[What to do] Please gather every line of the listing below that contains the string "thehackernews" and copy each one in full. Case counts when matching.

[Supplied records]
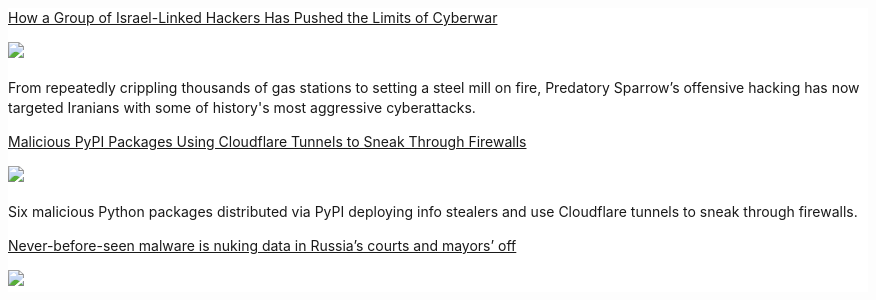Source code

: </div>

<div class="card">

<div class="card-title">

[How a Group of Israel-Linked Hackers Has Pushed the Limits of
Cyberwar](https://www.wired.com/story/predatory-sparrow-cyberattack-timeline)

</div>

<div class="card-image">

[![](https://media.wired.com/photos/65b1a7b92c19e0f54bc0e90c/191:100/w_1280,c_limit/012424-security-Predatory-Sparrow-cyberattacks.jpg)](https://www.wired.com/story/predatory-sparrow-cyberattack-timeline)

</div>

From repeatedly crippling thousands of gas stations to setting a steel
mill on fire, Predatory Sparrow’s offensive hacking has now targeted
Iranians with some of history's most aggressive cyberattacks.

</div>

<div class="card">

<div class="card-title">

[Malicious PyPI Packages Using Cloudflare Tunnels to Sneak Through
Firewalls](https://thehackernews.com/2023/01/malicious-pypi-packages-using.html)

</div>

<div class="card-image">

[![](https://blogger.googleusercontent.com/img/b/R29vZ2xl/AVvXsEioLScBPxvaWYxBOr1rsfntTQBybECKgpFxx-nGDPk_6IEFmhwQZZ76aF7moU9Hi_S2_w75CFEod-Eel2kD5OhdS_Fd1CYnfCmlWRNXkclQUd1Mf0EtKwb8KK4R-kUkZTZKFI3O3Bgb9zMEylSOk0RQh3dqwz0TbrSuzizWMfynsbG2edK8EdkKUswZ/s728-rw-e365/cf.png)](https://thehackernews.com/2023/01/malicious-pypi-packages-using.html)

</div>

Six malicious Python packages distributed via PyPI deploying info
stealers and use Cloudflare tunnels to sneak through firewalls.

</div>

<div class="card">

<div class="card-title">

[Never-before-seen malware is nuking data in Russia’s courts and mayors’
off](https://arstechnica.com/information-technology/2022/12/never-before-seen-malware-is-nuking-data-in-russias-courts-and-mayors-offices)

</div>

<div class="card-image">

[![](https://cdn.arstechnica.net/wp-content/uploads/2021/12/GettyImages-1327354395-scaled.jpg)](https://arstechnica.com/information-technology/2022/12/never-before-seen-malware-is-nuking-data-in-russias-courts-and-mayors-offices)
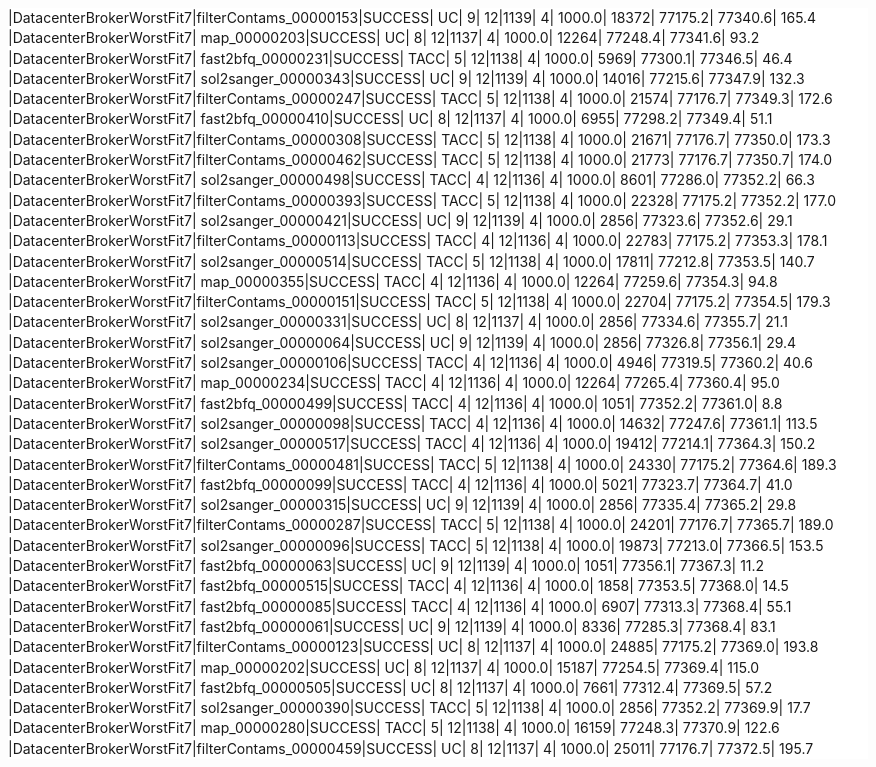 |DatacenterBrokerWorstFit7|filterContams_00000153|SUCCESS|    UC|   9|       12|1139|        4|    1000.0|      18372|  77175.2|   77340.6|   165.4
|DatacenterBrokerWorstFit7|          map_00000203|SUCCESS|    UC|   8|       12|1137|        4|    1000.0|      12264|  77248.4|   77341.6|    93.2
|DatacenterBrokerWorstFit7|     fast2bfq_00000231|SUCCESS|  TACC|   5|       12|1138|        4|    1000.0|       5969|  77300.1|   77346.5|    46.4
|DatacenterBrokerWorstFit7|   sol2sanger_00000343|SUCCESS|    UC|   9|       12|1139|        4|    1000.0|      14016|  77215.6|   77347.9|   132.3
|DatacenterBrokerWorstFit7|filterContams_00000247|SUCCESS|  TACC|   5|       12|1138|        4|    1000.0|      21574|  77176.7|   77349.3|   172.6
|DatacenterBrokerWorstFit7|     fast2bfq_00000410|SUCCESS|    UC|   8|       12|1137|        4|    1000.0|       6955|  77298.2|   77349.4|    51.1
|DatacenterBrokerWorstFit7|filterContams_00000308|SUCCESS|  TACC|   5|       12|1138|        4|    1000.0|      21671|  77176.7|   77350.0|   173.3
|DatacenterBrokerWorstFit7|filterContams_00000462|SUCCESS|  TACC|   5|       12|1138|        4|    1000.0|      21773|  77176.7|   77350.7|   174.0
|DatacenterBrokerWorstFit7|   sol2sanger_00000498|SUCCESS|  TACC|   4|       12|1136|        4|    1000.0|       8601|  77286.0|   77352.2|    66.3
|DatacenterBrokerWorstFit7|filterContams_00000393|SUCCESS|  TACC|   5|       12|1138|        4|    1000.0|      22328|  77175.2|   77352.2|   177.0
|DatacenterBrokerWorstFit7|   sol2sanger_00000421|SUCCESS|    UC|   9|       12|1139|        4|    1000.0|       2856|  77323.6|   77352.6|    29.1
|DatacenterBrokerWorstFit7|filterContams_00000113|SUCCESS|  TACC|   4|       12|1136|        4|    1000.0|      22783|  77175.2|   77353.3|   178.1
|DatacenterBrokerWorstFit7|   sol2sanger_00000514|SUCCESS|  TACC|   5|       12|1138|        4|    1000.0|      17811|  77212.8|   77353.5|   140.7
|DatacenterBrokerWorstFit7|          map_00000355|SUCCESS|  TACC|   4|       12|1136|        4|    1000.0|      12264|  77259.6|   77354.3|    94.8
|DatacenterBrokerWorstFit7|filterContams_00000151|SUCCESS|  TACC|   5|       12|1138|        4|    1000.0|      22704|  77175.2|   77354.5|   179.3
|DatacenterBrokerWorstFit7|   sol2sanger_00000331|SUCCESS|    UC|   8|       12|1137|        4|    1000.0|       2856|  77334.6|   77355.7|    21.1
|DatacenterBrokerWorstFit7|   sol2sanger_00000064|SUCCESS|    UC|   9|       12|1139|        4|    1000.0|       2856|  77326.8|   77356.1|    29.4
|DatacenterBrokerWorstFit7|   sol2sanger_00000106|SUCCESS|  TACC|   4|       12|1136|        4|    1000.0|       4946|  77319.5|   77360.2|    40.6
|DatacenterBrokerWorstFit7|          map_00000234|SUCCESS|  TACC|   4|       12|1136|        4|    1000.0|      12264|  77265.4|   77360.4|    95.0
|DatacenterBrokerWorstFit7|     fast2bfq_00000499|SUCCESS|  TACC|   4|       12|1136|        4|    1000.0|       1051|  77352.2|   77361.0|     8.8
|DatacenterBrokerWorstFit7|   sol2sanger_00000098|SUCCESS|  TACC|   4|       12|1136|        4|    1000.0|      14632|  77247.6|   77361.1|   113.5
|DatacenterBrokerWorstFit7|   sol2sanger_00000517|SUCCESS|  TACC|   4|       12|1136|        4|    1000.0|      19412|  77214.1|   77364.3|   150.2
|DatacenterBrokerWorstFit7|filterContams_00000481|SUCCESS|  TACC|   5|       12|1138|        4|    1000.0|      24330|  77175.2|   77364.6|   189.3
|DatacenterBrokerWorstFit7|     fast2bfq_00000099|SUCCESS|  TACC|   4|       12|1136|        4|    1000.0|       5021|  77323.7|   77364.7|    41.0
|DatacenterBrokerWorstFit7|   sol2sanger_00000315|SUCCESS|    UC|   9|       12|1139|        4|    1000.0|       2856|  77335.4|   77365.2|    29.8
|DatacenterBrokerWorstFit7|filterContams_00000287|SUCCESS|  TACC|   5|       12|1138|        4|    1000.0|      24201|  77176.7|   77365.7|   189.0
|DatacenterBrokerWorstFit7|   sol2sanger_00000096|SUCCESS|  TACC|   5|       12|1138|        4|    1000.0|      19873|  77213.0|   77366.5|   153.5
|DatacenterBrokerWorstFit7|     fast2bfq_00000063|SUCCESS|    UC|   9|       12|1139|        4|    1000.0|       1051|  77356.1|   77367.3|    11.2
|DatacenterBrokerWorstFit7|     fast2bfq_00000515|SUCCESS|  TACC|   4|       12|1136|        4|    1000.0|       1858|  77353.5|   77368.0|    14.5
|DatacenterBrokerWorstFit7|     fast2bfq_00000085|SUCCESS|  TACC|   4|       12|1136|        4|    1000.0|       6907|  77313.3|   77368.4|    55.1
|DatacenterBrokerWorstFit7|     fast2bfq_00000061|SUCCESS|    UC|   9|       12|1139|        4|    1000.0|       8336|  77285.3|   77368.4|    83.1
|DatacenterBrokerWorstFit7|filterContams_00000123|SUCCESS|    UC|   8|       12|1137|        4|    1000.0|      24885|  77175.2|   77369.0|   193.8
|DatacenterBrokerWorstFit7|          map_00000202|SUCCESS|    UC|   8|       12|1137|        4|    1000.0|      15187|  77254.5|   77369.4|   115.0
|DatacenterBrokerWorstFit7|     fast2bfq_00000505|SUCCESS|    UC|   8|       12|1137|        4|    1000.0|       7661|  77312.4|   77369.5|    57.2
|DatacenterBrokerWorstFit7|   sol2sanger_00000390|SUCCESS|  TACC|   5|       12|1138|        4|    1000.0|       2856|  77352.2|   77369.9|    17.7
|DatacenterBrokerWorstFit7|          map_00000280|SUCCESS|  TACC|   5|       12|1138|        4|    1000.0|      16159|  77248.3|   77370.9|   122.6
|DatacenterBrokerWorstFit7|filterContams_00000459|SUCCESS|    UC|   8|       12|1137|        4|    1000.0|      25011|  77176.7|   77372.5|   195.7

[Solution below]
Firewalls](https://thehackernews.com/2023/01/malicious-pypi-packages-using.html)
[![](https://blogger.googleusercontent.com/img/b/R29vZ2xl/AVvXsEioLScBPxvaWYxBOr1rsfntTQBybECKgpFxx-nGDPk_6IEFmhwQZZ76aF7moU9Hi_S2_w75CFEod-Eel2kD5OhdS_Fd1CYnfCmlWRNXkclQUd1Mf0EtKwb8KK4R-kUkZTZKFI3O3Bgb9zMEylSOk0RQh3dqwz0TbrSuzizWMfynsbG2edK8EdkKUswZ/s728-rw-e365/cf.png)](https://thehackernews.com/2023/01/malicious-pypi-packages-using.html)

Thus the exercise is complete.